When I run it under gdb, I get 8 (the size of a pointer on my system):
$ gdb ./c
GNU gdb (GDB) 7.5-ubuntu
[snip]
Reading symbols from /home/kst/c...done.
(gdb) b 12
Breakpoint 1 at 0x40097e: file c.cpp, line 12.
(gdb) r
Starting program: /home/kst/c
sizeof(arr17) = 17, sizeof(arr17_ref) = 17
Breakpoint 1, main () at c.cpp:12
12 return 0;
(gdb) p sizeof(arr17)
$1 = 17
(gdb) p sizeof(arr17_ref)
$2 = 8
(gdb) c
Continuing.
[Inferior 1 (process 23420) exited normally]
(gdb) q
$
Yes, this is a bug in gdb. gdb is supposed to evaluate expressions as they'd be evaluated in a running program; in this case, it fails to do so.
(I'm using gcc 4.7.2 and gdb 7.5 on Linux Mint 14.)
UPDATE :
The OP submitted a bug report: https://sourceware.org/bugzilla/show_bug.cgi?id=16675
and it's been fixed. The patch was approved and committed 2014-04-14. I still see the bug in gdb 7.7.1, but it's fixed in 7.11.1.

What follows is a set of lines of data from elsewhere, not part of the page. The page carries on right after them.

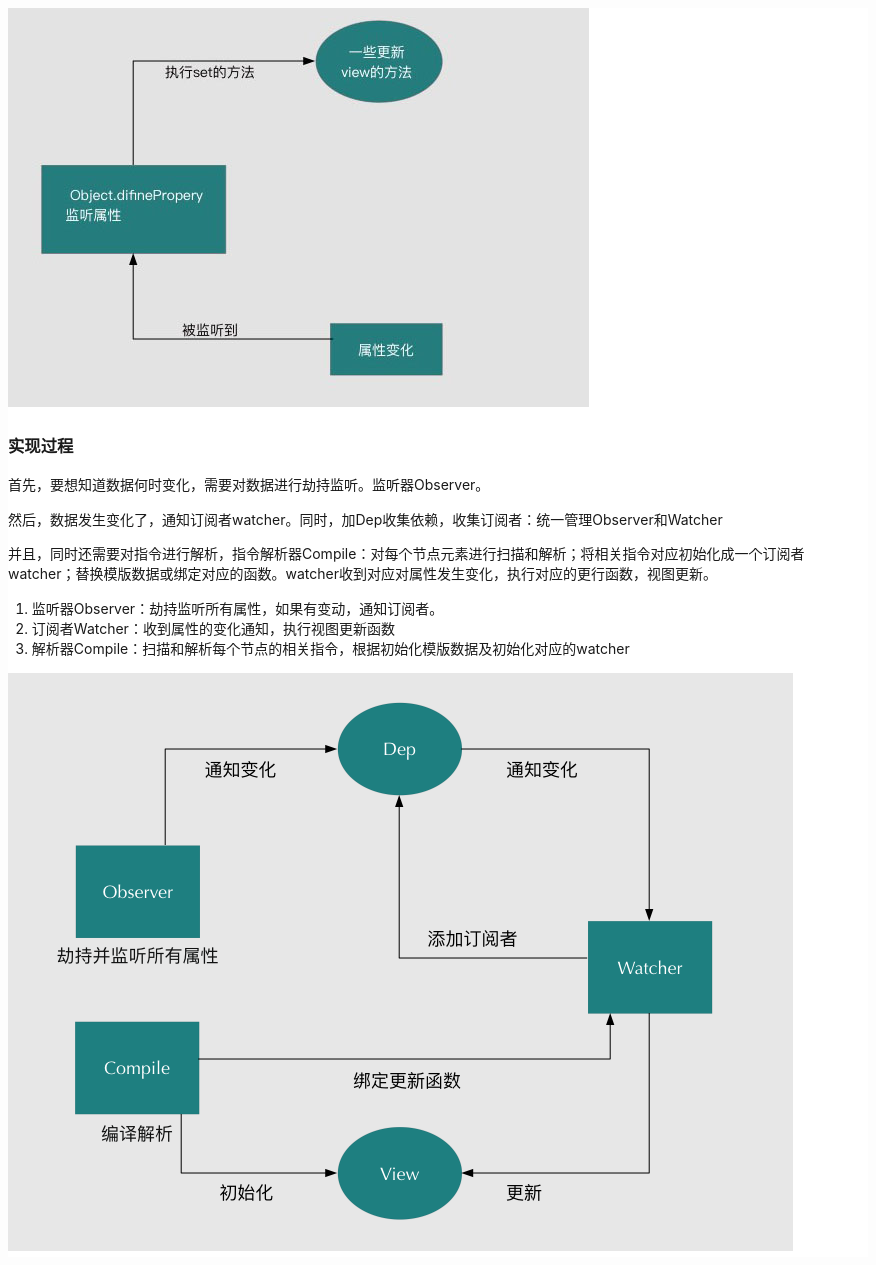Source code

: ![Untitled](vue%E6%95%B0%E6%8D%AE%E5%8F%8C%E5%90%91%E7%BB%91%E5%AE%9A%207910775569c64784b752f5613fc75dde/Untitled%202.png)

### 实现过程

首先，要想知道数据何时变化，需要对数据进行劫持监听。监听器Observer。

然后，数据发生变化了，通知订阅者watcher。同时，加Dep收集依赖，收集订阅者：统一管理Observer和Watcher

并且，同时还需要对指令进行解析，指令解析器Compile：对每个节点元素进行扫描和解析；将相关指令对应初始化成一个订阅者watcher；替换模版数据或绑定对应的函数。watcher收到对应对属性发生变化，执行对应的更行函数，视图更新。

1. 监听器Observer：劫持监听所有属性，如果有变动，通知订阅者。
2. 订阅者Watcher：收到属性的变化通知，执行视图更新函数
3. 解析器Compile：扫描和解析每个节点的相关指令，根据初始化模版数据及初始化对应的watcher

![Untitled](vue%E6%95%B0%E6%8D%AE%E5%8F%8C%E5%90%91%E7%BB%91%E5%AE%9A%207910775569c64784b752f5613fc75dde/Untitled%203.png)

Why does gdb show two different returns?

Last week I was a debugging a code and a weird situation came up: gdb passes through two different return clauses. I made a simple example that illustrates the situation:
#include <iostream>
using namespace std;
int test() {
string a = "asd";
string b = "asd";
while (true) {
if (a == b) {
return 0;
}
}
return -1;
}
int main() {
int result = test();
cout << "result: " << result << endl;
}
When debugging the code I got:
(gdb) b main
Breakpoint 1 at 0x1d4c: file example.cpp, line 19.
(gdb) r
Starting program: /Users/yuppienet/temp/a.out
Reading symbols for shared libraries +++. done
Breakpoint 1, main () at example.cpp:19
19 int result = test();
(gdb) s
test () at example.cpp:7
7 string a = "asd";
(gdb) n
8 string b = "asd";
(gdb) n
11 if (a == b) {
(gdb) n
12 return 0;
(gdb) n
15 return -1;
(gdb) n
16 }
(gdb) n
main () at example.cpp:20
20 cout << "result: " << result << endl;
(gdb) n
result: 0
21 }
(gdb) n
0x00001ab2 in start ()
I noted that even if gdb shows line 15, the return value is 0 (the finish command confirms this as well).
So the question is: why does gdb show line 15: return -1, even if the function is not really returning this value?
Thanks!
Edit:
I forgot to mention that I compiled with the following line:
g++ -Wall -pedantic -g -pg example.cpp

I suspect you're seeing the function epilogue. Your two strings have destructors, which are being implicitly called on return. Check out what the disassembly says to be sure, but I suspect that both return statements are mapping to something along the lines of:
stash return_value;
goto epilogue;
and correspondingly:
epilogue:
destroy a; // on the stack, so destructor will be called
destroy b;
really_return(stashed value);
The epilogue appears to come from line 15 as a side-effect of how g++ does line numbering - a fairly simple format, really just a list of tags of the form "address X comes from line number Y" - and so it's reporting 15 as the closest match. Confusing in this case, but correct a lot of the time.

Probably because the program counter register passes through the instructions that best map to the final return, i.e. the function's exit sequence. The actual return value is probably kept in a register, so the first return just loads the proper value and jumps to the end of the function, and then that address is "back-mapped" to the source code line of the final return.

You don't say, but if you compiled with optimization that is exactly the kind of behavior you would see in gdb. You see the first line setting up the return value, and then it jumps to the real return instruction but in C++ you see the entire thing including the return value.